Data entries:

►

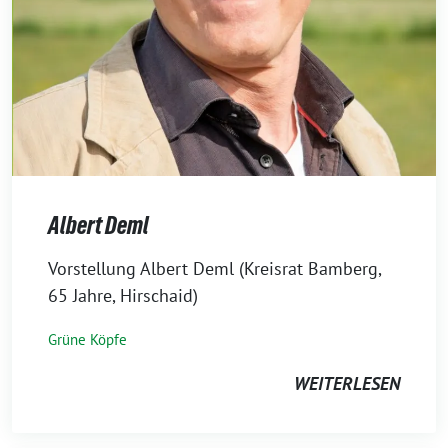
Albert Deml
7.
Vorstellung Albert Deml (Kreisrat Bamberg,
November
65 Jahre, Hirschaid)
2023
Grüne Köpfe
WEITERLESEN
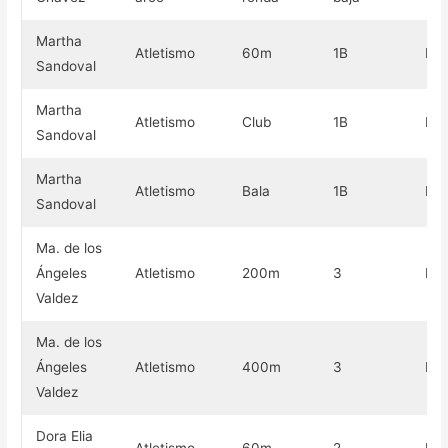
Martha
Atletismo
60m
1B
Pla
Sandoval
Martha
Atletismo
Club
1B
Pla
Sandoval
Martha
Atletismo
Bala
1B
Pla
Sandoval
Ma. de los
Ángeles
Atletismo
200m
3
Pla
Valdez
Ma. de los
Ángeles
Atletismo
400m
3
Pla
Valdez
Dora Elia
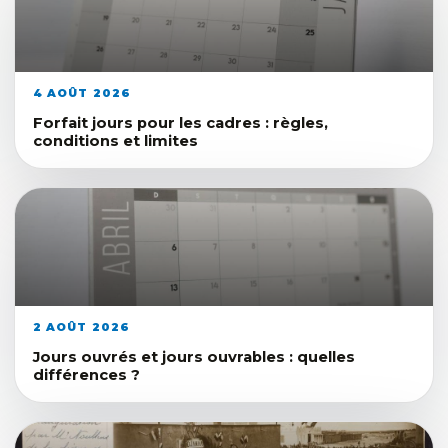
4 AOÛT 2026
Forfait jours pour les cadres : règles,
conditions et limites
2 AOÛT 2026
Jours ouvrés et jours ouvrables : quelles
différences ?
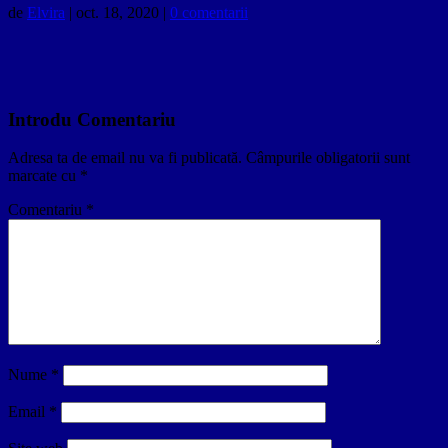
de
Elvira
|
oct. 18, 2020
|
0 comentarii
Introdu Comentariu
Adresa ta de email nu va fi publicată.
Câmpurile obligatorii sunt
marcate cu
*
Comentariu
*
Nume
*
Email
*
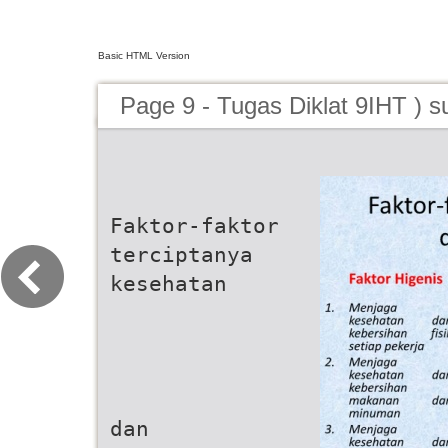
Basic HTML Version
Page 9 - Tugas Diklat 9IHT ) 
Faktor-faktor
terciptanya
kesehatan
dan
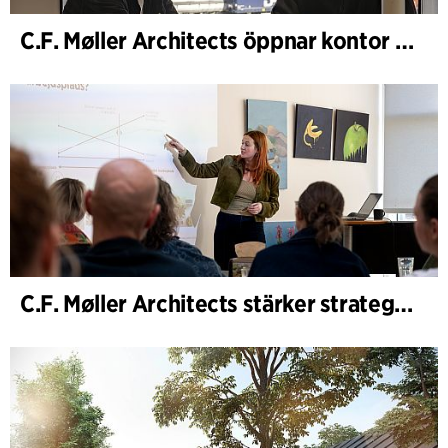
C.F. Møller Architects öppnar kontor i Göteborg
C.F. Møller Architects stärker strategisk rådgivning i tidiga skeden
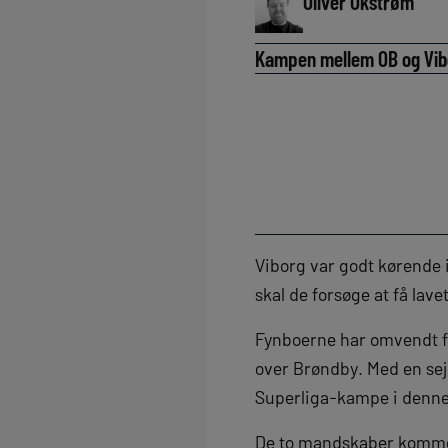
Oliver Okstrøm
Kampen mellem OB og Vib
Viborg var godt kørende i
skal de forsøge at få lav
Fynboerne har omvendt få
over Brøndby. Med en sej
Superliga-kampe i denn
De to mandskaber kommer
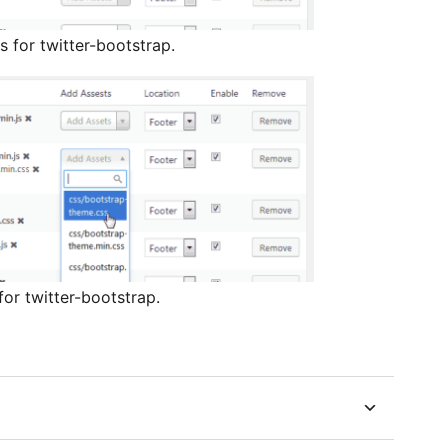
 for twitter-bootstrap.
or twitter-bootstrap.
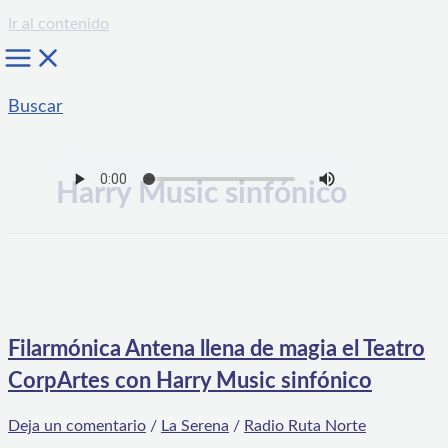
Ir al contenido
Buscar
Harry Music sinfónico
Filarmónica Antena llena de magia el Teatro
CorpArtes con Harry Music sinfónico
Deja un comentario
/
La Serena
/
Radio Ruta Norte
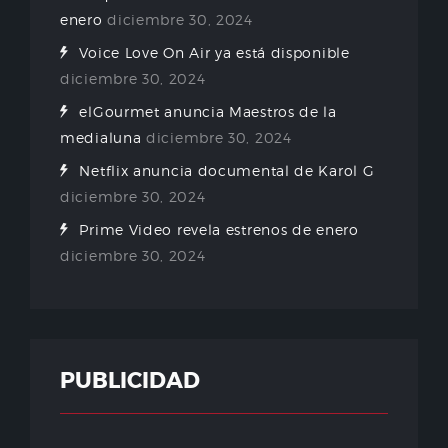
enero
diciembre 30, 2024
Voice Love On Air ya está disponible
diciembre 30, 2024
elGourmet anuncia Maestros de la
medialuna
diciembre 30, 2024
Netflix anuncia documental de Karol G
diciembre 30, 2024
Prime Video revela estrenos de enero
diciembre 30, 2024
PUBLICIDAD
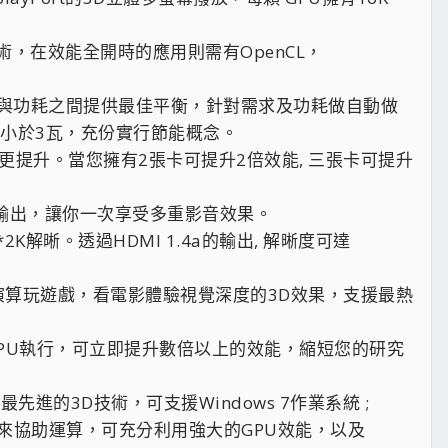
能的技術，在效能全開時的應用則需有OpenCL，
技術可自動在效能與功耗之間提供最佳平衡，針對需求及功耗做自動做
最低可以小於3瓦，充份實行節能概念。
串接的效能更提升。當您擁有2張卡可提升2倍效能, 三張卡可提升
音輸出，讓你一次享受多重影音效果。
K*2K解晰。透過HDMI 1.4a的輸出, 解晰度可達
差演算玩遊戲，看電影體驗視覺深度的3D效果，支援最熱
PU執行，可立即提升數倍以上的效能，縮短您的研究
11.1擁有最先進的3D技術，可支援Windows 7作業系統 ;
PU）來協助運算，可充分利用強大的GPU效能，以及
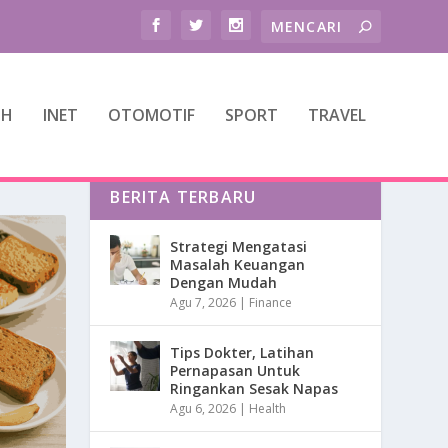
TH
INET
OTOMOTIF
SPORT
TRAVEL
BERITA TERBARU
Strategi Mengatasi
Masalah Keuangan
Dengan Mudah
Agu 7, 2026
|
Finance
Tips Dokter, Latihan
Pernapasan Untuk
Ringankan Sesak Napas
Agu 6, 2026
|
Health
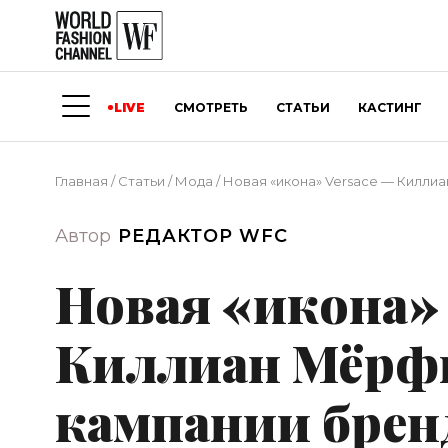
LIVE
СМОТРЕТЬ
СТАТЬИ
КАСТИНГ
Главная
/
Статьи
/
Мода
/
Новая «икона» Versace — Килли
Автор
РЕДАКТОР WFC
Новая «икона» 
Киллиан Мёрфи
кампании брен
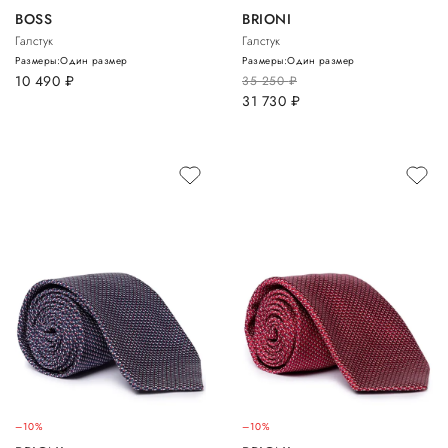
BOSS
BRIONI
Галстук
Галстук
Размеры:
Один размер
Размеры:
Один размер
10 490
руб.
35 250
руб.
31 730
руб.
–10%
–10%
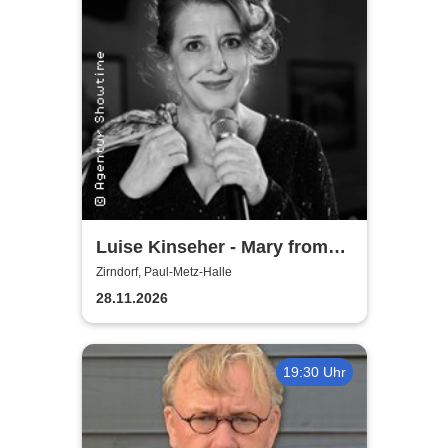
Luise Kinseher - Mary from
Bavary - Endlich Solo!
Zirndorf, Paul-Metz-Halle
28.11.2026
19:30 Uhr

◄

#### [PROBLEM TO WORK ON]
The records are given above. Copy each line in them that holds "Harry".

#### [ANSWER TO THE PROBLEM]
Harry Music sinfónico
CorpArtes con Harry Music sinfónico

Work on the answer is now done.